TASK
Give the number of lines containing "readdata" in this listing, with no other words.
** Opening GIVEN ENTRIES block **
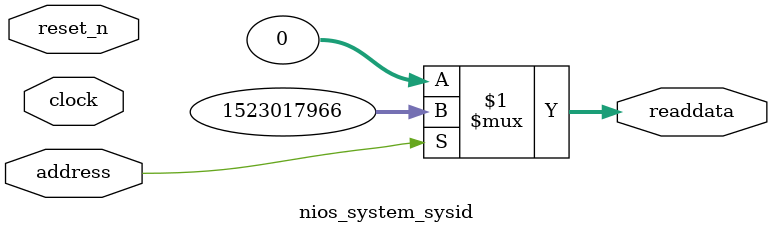
<source format=v>

`timescale 1ns / 1ps
// synthesis translate_on

// turn off superfluous verilog processor warnings 
// altera message_level Level1 
// altera message_off 10034 10035 10036 10037 10230 10240 10030 

module nios_system_sysid (
               // inputs:
                address,
                clock,
                reset_n,

               // outputs:
                readdata
             )
;

  output  [ 31: 0] readdata;
  input            address;
  input            clock;
  input            reset_n;

  wire    [ 31: 0] readdata;
  //control_slave, which is an e_avalon_slave
  assign readdata = address ? 1523017966 : 0;

endmodule




</source>
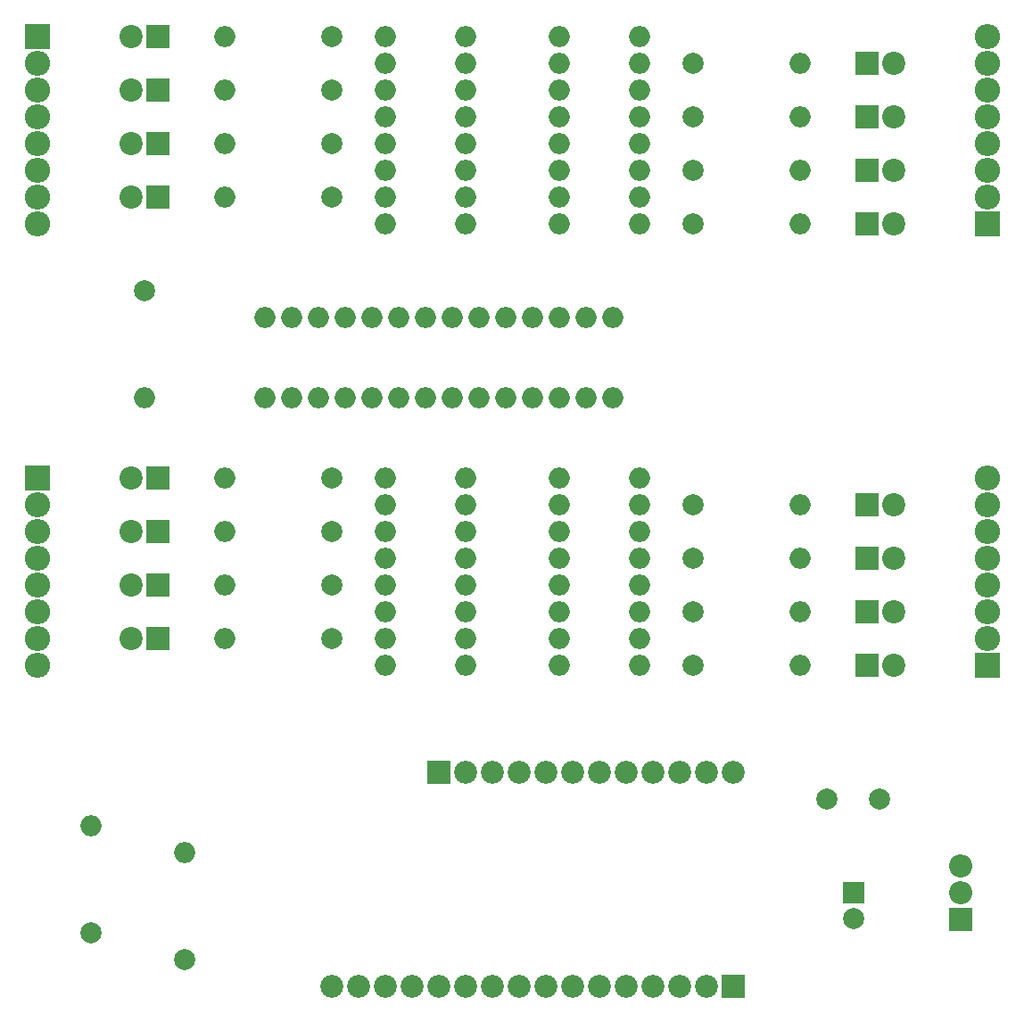
<source format=gts>
G04 #@! TF.FileFunction,Soldermask,Top*
%FSLAX46Y46*%
G04 Gerber Fmt 4.6, Leading zero omitted, Abs format (unit mm)*
G04 Created by KiCad (PCBNEW 4.0.7) date Sunday, October 29, 2017 'PMt' 07:19:28 PM*
%MOMM*%
%LPD*%
G01*
G04 APERTURE LIST*
%ADD10C,0.100000*%
%ADD11C,2.178000*%
%ADD12R,2.178000X2.178000*%
%ADD13O,2.000000X2.000000*%
%ADD14R,2.200000X2.200000*%
%ADD15C,2.200000*%
%ADD16O,2.398980X2.398980*%
%ADD17R,2.398980X2.398980*%
%ADD18C,2.000000*%
%ADD19R,2.000000X2.000000*%
%ADD20O,2.200000X2.200000*%
G04 APERTURE END LIST*
D10*
D11*
X72390000Y-135890000D03*
X74930000Y-135890000D03*
X77470000Y-135890000D03*
X80010000Y-135890000D03*
X82550000Y-135890000D03*
X85090000Y-135890000D03*
X87630000Y-135890000D03*
X90170000Y-135890000D03*
X92710000Y-135890000D03*
X95250000Y-135890000D03*
X97790000Y-135890000D03*
X100330000Y-135890000D03*
X102870000Y-135890000D03*
X105410000Y-135890000D03*
X107950000Y-135890000D03*
D12*
X110490000Y-135890000D03*
D11*
X85090000Y-115570000D03*
D12*
X82550000Y-115570000D03*
D11*
X87630000Y-115570000D03*
X90170000Y-115570000D03*
X92710000Y-115570000D03*
X95250000Y-115570000D03*
X97790000Y-115570000D03*
X100330000Y-115570000D03*
X102870000Y-115570000D03*
X105410000Y-115570000D03*
X107950000Y-115570000D03*
X110490000Y-115570000D03*
D13*
X101600000Y-63500000D03*
X101600000Y-60960000D03*
X101600000Y-58420000D03*
X101600000Y-55880000D03*
X101600000Y-53340000D03*
X101600000Y-50800000D03*
X101600000Y-48260000D03*
X101600000Y-45720000D03*
X93980000Y-45720000D03*
X93980000Y-48260000D03*
X93980000Y-50800000D03*
X93980000Y-53340000D03*
X93980000Y-55880000D03*
X93980000Y-58420000D03*
X93980000Y-60960000D03*
X93980000Y-63500000D03*
D14*
X123190000Y-63500000D03*
D15*
X125730000Y-63500000D03*
D14*
X123190000Y-58420000D03*
D15*
X125730000Y-58420000D03*
D14*
X123190000Y-53340000D03*
D15*
X125730000Y-53340000D03*
D14*
X123190000Y-48260000D03*
D15*
X125730000Y-48260000D03*
D13*
X77470000Y-45720000D03*
X77470000Y-48260000D03*
X77470000Y-50800000D03*
X77470000Y-53340000D03*
X77470000Y-55880000D03*
X77470000Y-58420000D03*
X77470000Y-60960000D03*
X77470000Y-63500000D03*
X85090000Y-63500000D03*
X85090000Y-60960000D03*
X85090000Y-58420000D03*
X85090000Y-55880000D03*
X85090000Y-53340000D03*
X85090000Y-50800000D03*
X85090000Y-48260000D03*
X85090000Y-45720000D03*
X77470000Y-87630000D03*
X77470000Y-90170000D03*
X77470000Y-92710000D03*
X77470000Y-95250000D03*
X77470000Y-97790000D03*
X77470000Y-100330000D03*
X77470000Y-102870000D03*
X77470000Y-105410000D03*
X85090000Y-105410000D03*
X85090000Y-102870000D03*
X85090000Y-100330000D03*
X85090000Y-97790000D03*
X85090000Y-95250000D03*
X85090000Y-92710000D03*
X85090000Y-90170000D03*
X85090000Y-87630000D03*
X101600000Y-105410000D03*
X101600000Y-102870000D03*
X101600000Y-100330000D03*
X101600000Y-97790000D03*
X101600000Y-95250000D03*
X101600000Y-92710000D03*
X101600000Y-90170000D03*
X101600000Y-87630000D03*
X93980000Y-87630000D03*
X93980000Y-90170000D03*
X93980000Y-92710000D03*
X93980000Y-95250000D03*
X93980000Y-97790000D03*
X93980000Y-100330000D03*
X93980000Y-102870000D03*
X93980000Y-105410000D03*
D14*
X55880000Y-45720000D03*
D15*
X53340000Y-45720000D03*
D14*
X55880000Y-50800000D03*
D15*
X53340000Y-50800000D03*
D14*
X55880000Y-55880000D03*
D15*
X53340000Y-55880000D03*
D14*
X55880000Y-60960000D03*
D15*
X53340000Y-60960000D03*
D14*
X55880000Y-87630000D03*
D15*
X53340000Y-87630000D03*
D14*
X55880000Y-92710000D03*
D15*
X53340000Y-92710000D03*
D14*
X55880000Y-97790000D03*
D15*
X53340000Y-97790000D03*
D14*
X55880000Y-102870000D03*
D15*
X53340000Y-102870000D03*
D14*
X123190000Y-105410000D03*
D15*
X125730000Y-105410000D03*
D14*
X123190000Y-100330000D03*
D15*
X125730000Y-100330000D03*
D14*
X123190000Y-95250000D03*
D15*
X125730000Y-95250000D03*
D14*
X123190000Y-90170000D03*
D15*
X125730000Y-90170000D03*
D16*
X134620000Y-55880000D03*
D17*
X134620000Y-63500000D03*
D16*
X134620000Y-60960000D03*
X134620000Y-58420000D03*
X134620000Y-53340000D03*
X134620000Y-50800000D03*
X134620000Y-48260000D03*
X134620000Y-45720000D03*
X44450000Y-53340000D03*
D17*
X44450000Y-45720000D03*
D16*
X44450000Y-48260000D03*
X44450000Y-50800000D03*
X44450000Y-55880000D03*
X44450000Y-58420000D03*
X44450000Y-60960000D03*
X44450000Y-63500000D03*
X44450000Y-95250000D03*
D17*
X44450000Y-87630000D03*
D16*
X44450000Y-90170000D03*
X44450000Y-92710000D03*
X44450000Y-97790000D03*
X44450000Y-100330000D03*
X44450000Y-102870000D03*
X44450000Y-105410000D03*
X134620000Y-97790000D03*
D17*
X134620000Y-105410000D03*
D16*
X134620000Y-102870000D03*
X134620000Y-100330000D03*
X134620000Y-95250000D03*
X134620000Y-92710000D03*
X134620000Y-90170000D03*
X134620000Y-87630000D03*
D13*
X99060000Y-72390000D03*
X96520000Y-72390000D03*
X93980000Y-72390000D03*
X91440000Y-72390000D03*
X88900000Y-72390000D03*
X86360000Y-72390000D03*
X83820000Y-72390000D03*
X81280000Y-72390000D03*
X78740000Y-72390000D03*
X76200000Y-72390000D03*
X73660000Y-72390000D03*
X71120000Y-72390000D03*
X68580000Y-72390000D03*
X66040000Y-72390000D03*
X66040000Y-80010000D03*
X68580000Y-80010000D03*
X71120000Y-80010000D03*
X73660000Y-80010000D03*
X76200000Y-80010000D03*
X78740000Y-80010000D03*
X81280000Y-80010000D03*
X83820000Y-80010000D03*
X86360000Y-80010000D03*
X88900000Y-80010000D03*
X91440000Y-80010000D03*
X93980000Y-80010000D03*
X96520000Y-80010000D03*
X99060000Y-80010000D03*
D18*
X106680000Y-63500000D03*
D13*
X116840000Y-63500000D03*
D18*
X106680000Y-58420000D03*
D13*
X116840000Y-58420000D03*
D18*
X106680000Y-53340000D03*
D13*
X116840000Y-53340000D03*
D18*
X106680000Y-48260000D03*
D13*
X116840000Y-48260000D03*
D18*
X72390000Y-45720000D03*
D13*
X62230000Y-45720000D03*
D18*
X72390000Y-50800000D03*
D13*
X62230000Y-50800000D03*
D18*
X72390000Y-55880000D03*
D13*
X62230000Y-55880000D03*
D18*
X72390000Y-60960000D03*
D13*
X62230000Y-60960000D03*
D18*
X72390000Y-87630000D03*
D13*
X62230000Y-87630000D03*
D18*
X72390000Y-92710000D03*
D13*
X62230000Y-92710000D03*
D18*
X72390000Y-97790000D03*
D13*
X62230000Y-97790000D03*
D18*
X72390000Y-102870000D03*
D13*
X62230000Y-102870000D03*
D18*
X106680000Y-105410000D03*
D13*
X116840000Y-105410000D03*
D18*
X106680000Y-100330000D03*
D13*
X116840000Y-100330000D03*
D18*
X106680000Y-95250000D03*
D13*
X116840000Y-95250000D03*
D18*
X106680000Y-90170000D03*
D13*
X116840000Y-90170000D03*
D18*
X58420000Y-133350000D03*
D13*
X58420000Y-123190000D03*
D18*
X49530000Y-130810000D03*
D13*
X49530000Y-120650000D03*
D18*
X54610000Y-69850000D03*
D13*
X54610000Y-80010000D03*
D18*
X119380000Y-118110000D03*
X124380000Y-118110000D03*
D19*
X121920000Y-127000000D03*
D18*
X121920000Y-129500000D03*
D14*
X132080000Y-129540000D03*
D20*
X132080000Y-127000000D03*
X132080000Y-124460000D03*
M02*

</source>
** Closing GIVEN ENTRIES block **
EXERCISE RESULT
4